El nacimiento de Pensilvania
En 1682, William Penn desembarcó en New Castle, Delaware, bien provisto de una concesión de tierras colosalmente grande que le había otorgado Carlos II. Penn era hijo de un almirante rico y políticamente influyente, con quien el rey Carlos II tenía una enorme deuda, y no sólo de orden económico. Así fue como Penn, que ya se había interesado por la colonización el región de Jersey, recibió esa generosa donación de tierras con la que quedaba saldada definitivamente se deuda, calculada en 16.000 libras.
La cédula otorgada a Penn era principesca. De hecho, afirmaba que Pensilvania sería una colonia de propiedad privada. No podríamos entender el devenir de la nueva colonia sin atender a un aspecto de la vida de su creador: Penn se había convertido en cuáquero en 1666, y fue encarcelado por hacer defensa de sus creencias. De ese modo, ahora estaba decidido a “crear un asentamiento tolerante” para los cuáqueros y cualesquiera otras sectas perseguidas de toda Europa. Lo llamó su “experimento sagrado”.

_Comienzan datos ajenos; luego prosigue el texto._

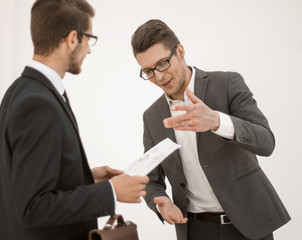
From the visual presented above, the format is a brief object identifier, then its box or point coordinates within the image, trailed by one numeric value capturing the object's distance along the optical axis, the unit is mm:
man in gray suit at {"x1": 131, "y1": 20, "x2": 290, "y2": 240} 1511
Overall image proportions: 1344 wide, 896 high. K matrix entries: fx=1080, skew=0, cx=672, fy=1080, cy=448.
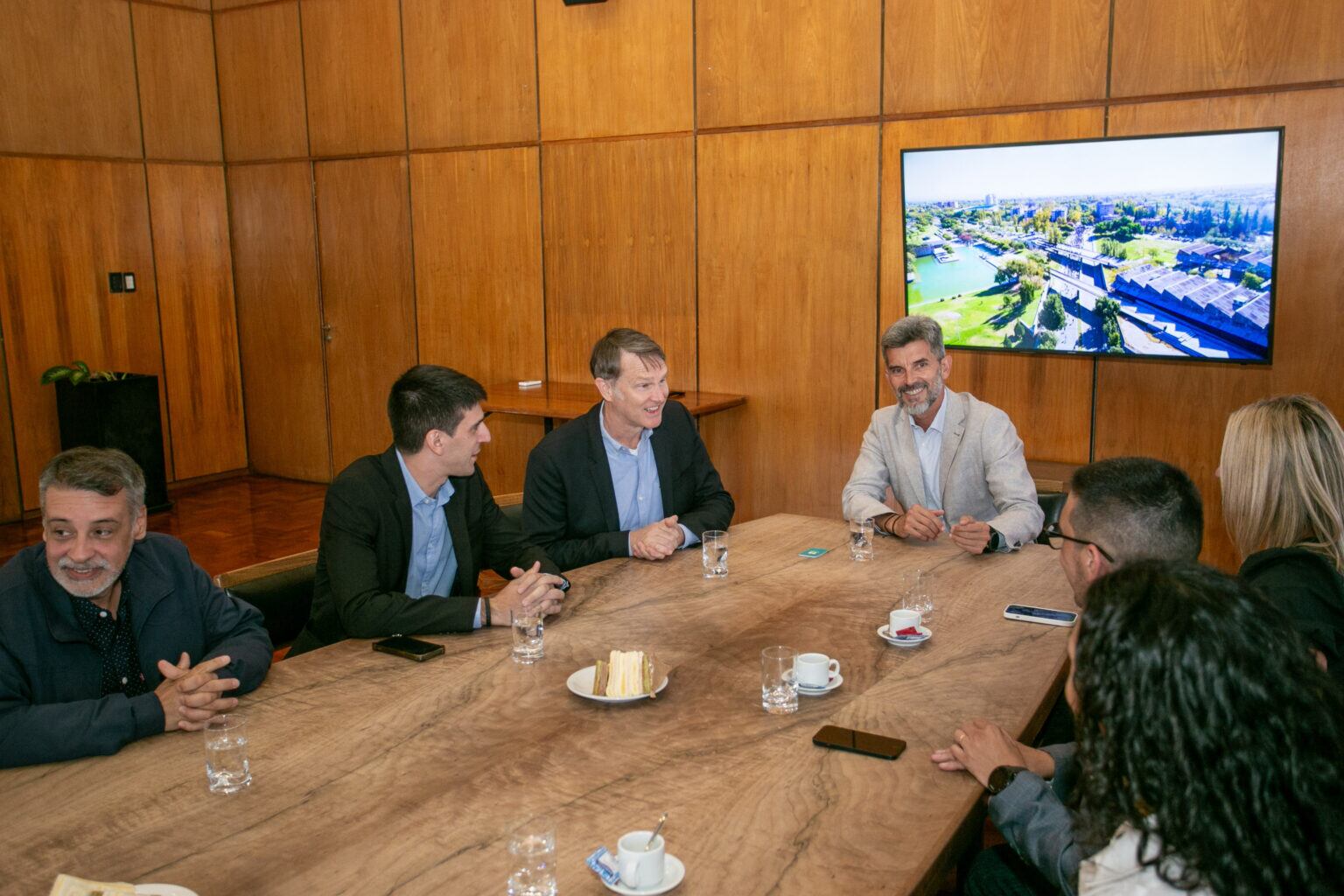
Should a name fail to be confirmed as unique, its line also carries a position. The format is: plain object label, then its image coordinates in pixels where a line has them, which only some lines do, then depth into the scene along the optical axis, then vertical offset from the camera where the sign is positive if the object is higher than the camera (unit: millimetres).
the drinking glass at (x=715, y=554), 3133 -802
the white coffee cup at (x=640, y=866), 1562 -845
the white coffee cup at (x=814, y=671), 2297 -838
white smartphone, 2729 -875
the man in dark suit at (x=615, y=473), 3586 -671
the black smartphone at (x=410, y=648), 2521 -862
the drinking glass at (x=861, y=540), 3281 -806
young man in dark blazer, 2693 -727
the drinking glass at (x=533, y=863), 1565 -843
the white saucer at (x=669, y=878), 1562 -875
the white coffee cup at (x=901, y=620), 2594 -829
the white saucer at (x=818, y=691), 2287 -874
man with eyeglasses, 1937 -566
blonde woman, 2236 -534
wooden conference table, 1657 -879
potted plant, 7367 -874
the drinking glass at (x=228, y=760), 1907 -834
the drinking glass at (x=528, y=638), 2484 -822
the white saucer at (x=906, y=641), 2555 -864
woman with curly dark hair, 1308 -582
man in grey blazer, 3660 -647
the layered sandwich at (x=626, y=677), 2254 -831
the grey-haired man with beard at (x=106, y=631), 2029 -762
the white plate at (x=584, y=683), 2260 -855
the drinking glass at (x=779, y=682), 2180 -819
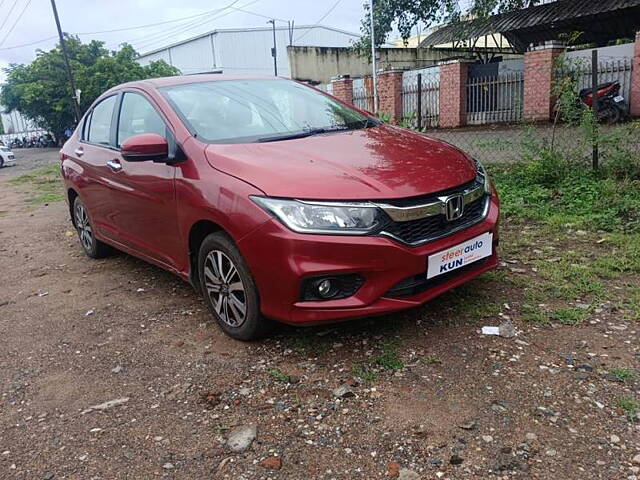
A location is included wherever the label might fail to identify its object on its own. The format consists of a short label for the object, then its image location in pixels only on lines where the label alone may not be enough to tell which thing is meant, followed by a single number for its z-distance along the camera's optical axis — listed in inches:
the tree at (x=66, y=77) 1289.4
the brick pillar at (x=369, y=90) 721.6
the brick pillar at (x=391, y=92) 684.1
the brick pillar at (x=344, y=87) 749.9
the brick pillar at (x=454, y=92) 619.5
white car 932.0
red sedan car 108.0
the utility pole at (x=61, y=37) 1074.1
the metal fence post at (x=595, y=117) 226.4
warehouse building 1533.0
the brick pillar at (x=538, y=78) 524.1
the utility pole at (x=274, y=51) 1565.2
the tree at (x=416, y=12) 698.8
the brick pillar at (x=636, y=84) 485.1
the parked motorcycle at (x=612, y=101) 479.5
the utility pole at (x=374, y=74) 663.8
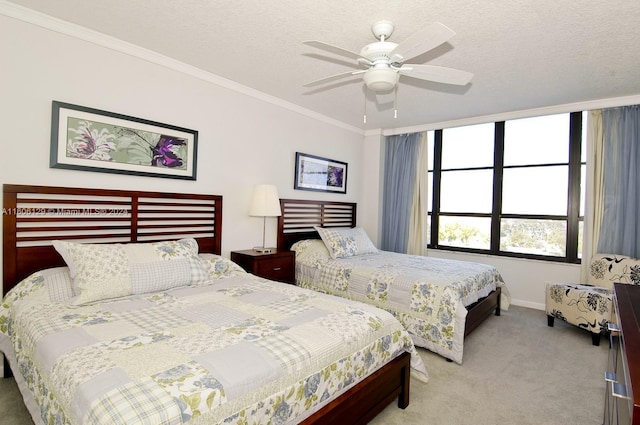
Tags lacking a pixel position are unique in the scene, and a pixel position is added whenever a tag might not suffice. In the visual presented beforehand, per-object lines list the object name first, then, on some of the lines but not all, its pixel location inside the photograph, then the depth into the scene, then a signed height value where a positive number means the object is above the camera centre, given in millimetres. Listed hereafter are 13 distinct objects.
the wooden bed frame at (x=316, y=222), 3362 -150
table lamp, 3443 +75
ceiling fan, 2037 +937
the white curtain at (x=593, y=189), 3756 +340
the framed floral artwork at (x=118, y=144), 2393 +495
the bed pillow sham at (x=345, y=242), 3887 -375
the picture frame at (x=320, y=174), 4273 +513
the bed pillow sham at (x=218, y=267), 2744 -500
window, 4047 +397
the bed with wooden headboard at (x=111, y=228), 1787 -181
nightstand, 3266 -550
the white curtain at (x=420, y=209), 4996 +71
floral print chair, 3104 -756
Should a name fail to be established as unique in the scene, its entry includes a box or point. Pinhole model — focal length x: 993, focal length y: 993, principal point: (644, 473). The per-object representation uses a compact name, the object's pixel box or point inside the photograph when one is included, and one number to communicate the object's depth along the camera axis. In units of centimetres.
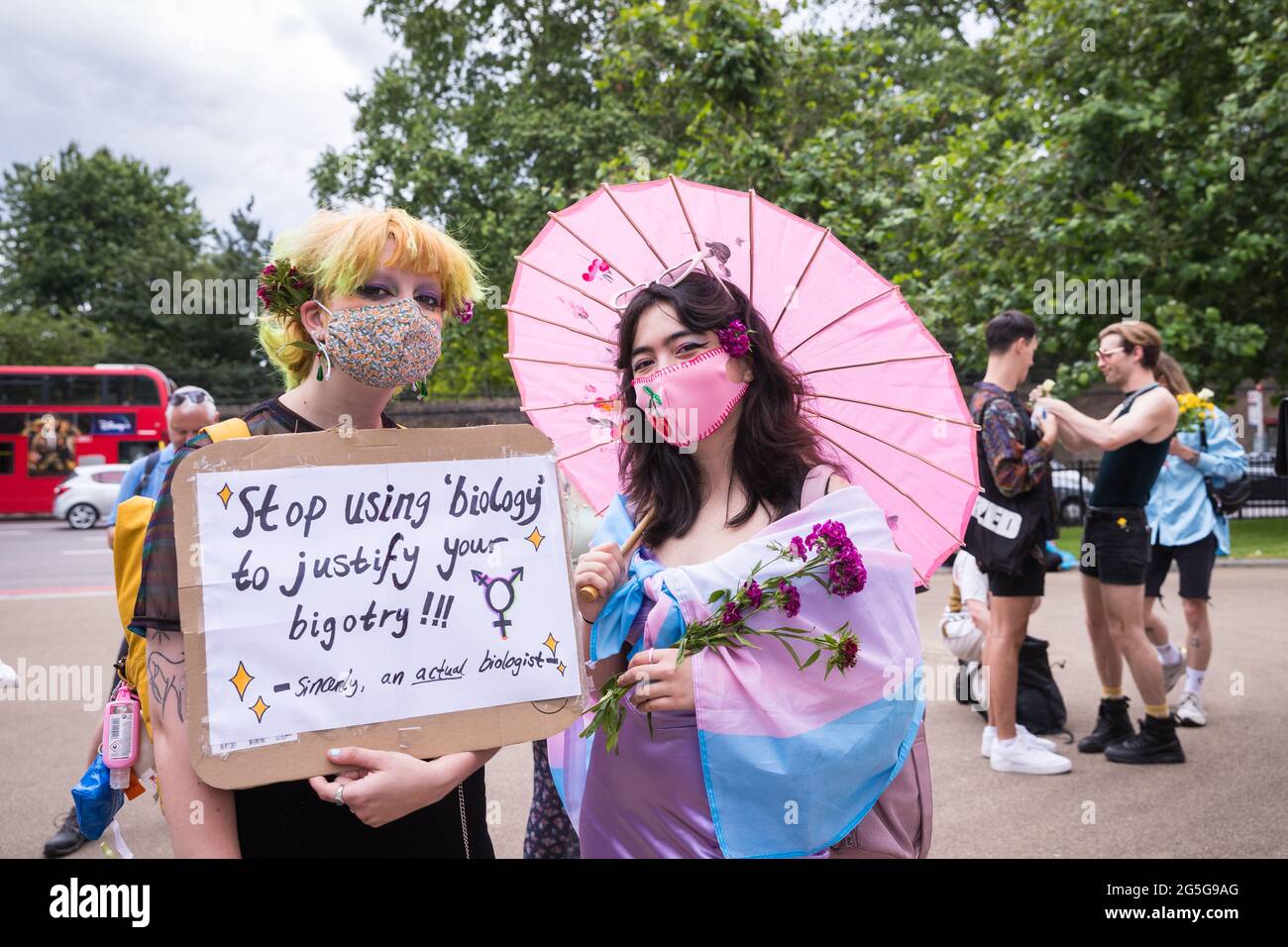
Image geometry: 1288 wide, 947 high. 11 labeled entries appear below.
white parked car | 2281
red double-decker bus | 2502
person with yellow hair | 155
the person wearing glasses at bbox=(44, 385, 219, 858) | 489
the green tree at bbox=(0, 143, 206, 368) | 3803
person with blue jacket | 607
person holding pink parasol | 194
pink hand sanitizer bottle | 191
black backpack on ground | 573
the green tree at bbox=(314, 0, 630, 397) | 2033
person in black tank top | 506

Merced a su heredada fortuna, y a la especial opulencia de la cédula que le había sido conseguida, Penn puso en marcha el proyecto colonial más ambicioso concebido hasta la fecha. En efecto, en Pensilvania todo fue grandioso desde el primer momento. Los planes de Penn para la capital, Filadelfia, prevenía que iba a ser lo que más tarde pasamos a entender como una “ciudad jardín”, lo que él llamó “ciudad campestre verde”.
Desde el principio, Filadelfia fue una ciudad construida para los comerciantes de clase alta, y sin embargo era enormemente diferente de Boston, cuyas callejuelas estrechas y serpenteantes recordaban a la Londres medieval. Filadelfia, en cambio, era un ejemplo orgulloso de la nueva Londres barroca, y un ejemplo todavía tímido de moderna planificación urbana, con sus plazas anchas y sus calles rectas, bien pavimentadas y repletas de árboles.
En realidad, la Pensilvania primitiva se benefició de la expansión de un nuevo tipo de hombres surgido en Inglaterra. Eran ocupantes propietarios que producían para el mercado, a quienes se conocía con el nombre de yeomen (pequeños terratenientes). Para aquellos agricultores “capitalistas”, Norteamérica era todo un paraíso. Y Pensilvania, con la riqueza de su suelo, sus promesas de distribución de tierra y su relajada fiscalidad, resultaba especialmente apta para atraerlos.
Así empezaron a afincarse en Pensilvania numerosos de estos yeomen, cuya predisposición para el esfuerzo y el trabajo con miras al mercado hizo que, muy pronto, la colonia tuviera una cantidad importante de excedentes que colocar. A los pocos años, empezó a ser conocida como “la colonia adinerada”: sus habitantes vestían bien, comían bien y tenían dinero en el bolsillo, como se decía entonces.
En ese ambiente rural y próspero enclavada, no es de extrañar que Filadelfia se convirtiese en poco tiempo en la capital cultural de Norteamérica. Y tampoco es exagerado afirmar, desde luego, que Pensilvania sea el estado clave para la historia norteamericana. Encarnó el gran florecimiento del espíritu de innovación política de raíz puritana que se desplegó en torno a la capital. Su puerto era la entrada que permitía remontar el Delaware hasta Pittsburg, acceder desde allí al valle del Ohio, y a través de los valles, llegar al sur del país. No sólo era la colonia más prospera, sino también la mejor situada, el cruce de caminos obligado del país.
Con el tiempo, Filadelfia fue el laboratorio avanzado de innovaciones políticas, económicas y religiosas. Abrió en América las puertas de la tolerancia, del espíritu innovador y, sin duda también, de la autoconciencia nacional. No en vano, y ya no debería extrañarnos, allí surgió la primera prensa escrita del país, allí se fijo la sede de la Sociedad Filosófica Norteamericana, y ella fue la cuna de la Declaración de Independencia.